Published on August 12, 2014 in Share Your Story

Quite a Trip

Jan

It all started in September 2010. I graduated from Trade School, couldn’t find a job, I got really depressed…. felt forced to go to a real college and graduate from there. In the first week, problems started to occur… in the morning on the corridor, my head hurt, it felt like someone put a leather belt over it and tried to squeeze it, my temperature rose and I couldn’t concentrate. For a whole week, I always went home earlier, had my dad pick me up. Then I skipped class for an entire month and we went to a doctor, neurologist. We spend the next several months testing everything to eliminate other possible reasons for the pain.

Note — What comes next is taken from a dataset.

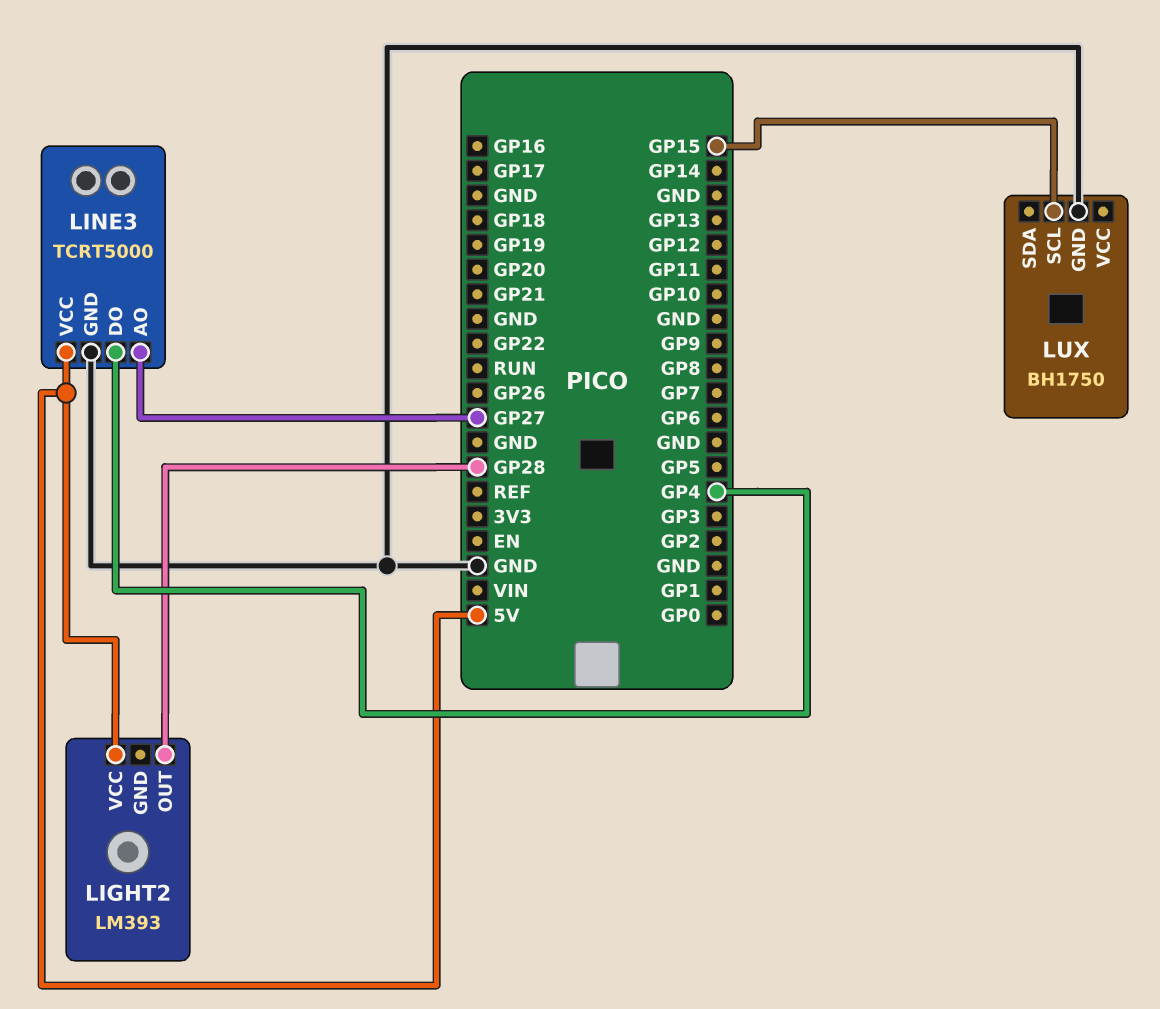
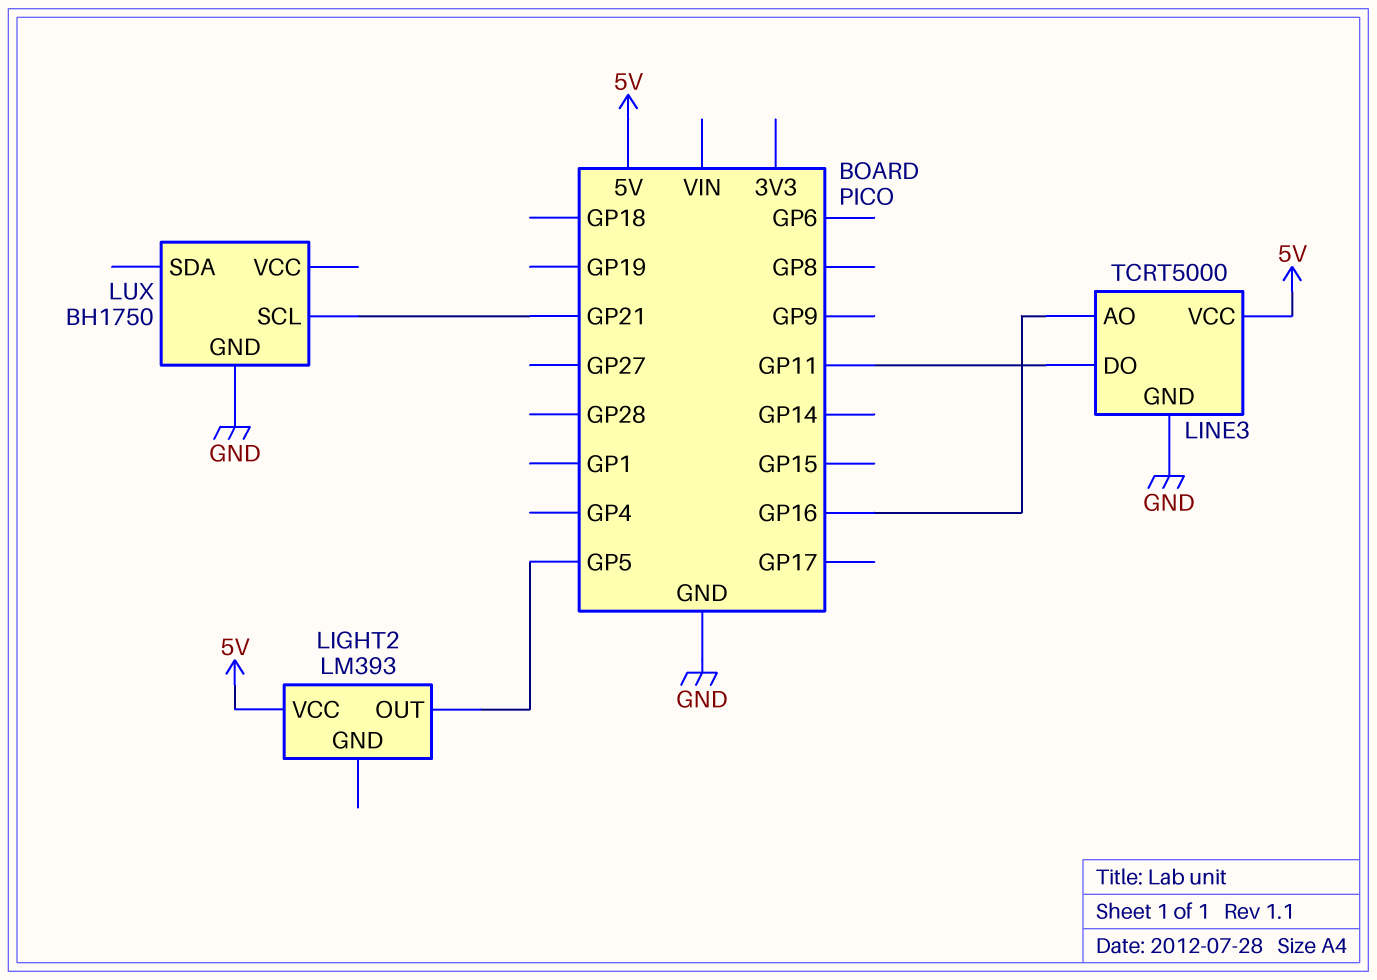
LIGHT2 pin OUT: GP28 -> GP5
LINE3 pin AO: GP27 -> GP16
LINE3 pin DO: GP4 -> GP11
LUX pin SCL: GP15 -> GP21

Then in March 2011, I had a Magnetic resonance imaging done, it showed that I indeed had a brain tumor. Left brain side, pretty tiny, but deep within. I went to the hospital, had to wait another week for another resonance imagining…. then came the surgery, and I left the hospital 3 weeks later… felt like 3 months!

What can I say…. people kept calling me brave, but I never saw a reason for fear. There was no other choice or way for me to go. If I wanted to live normally at long last, I needed to do this. True, there was a risk… that my right hand would become permanently shaky or I’d loose my right arm, which would be deadly to me, as a right-handed person wishing to become an artist, but then again, I could also die. I have big dreams that I want to come true and feel angered whenever something implies that I have to wait even longer for them, but… back then, for some reason, at the risk of my life ending there, all I could say was “I guess for all it was worth, my life wasn’t that bad”. As you can tell by this, I did make it out, and nothing’s wrong with me anymore. I immediately went to a different college. right now I’m on the third year, close to graduation, with hopes for the future.

People often say that it must have been a scarring experience for me, but … no. It was an experience that sort of shaped me, and nowadays I tend to laugh at all my misadventures in the hospital. Sorry if I can’t say anything more profound than this.


Opinions expressed within this story belong solely to the author and do not reflect the views or opinions of the National Brain Tumor Society.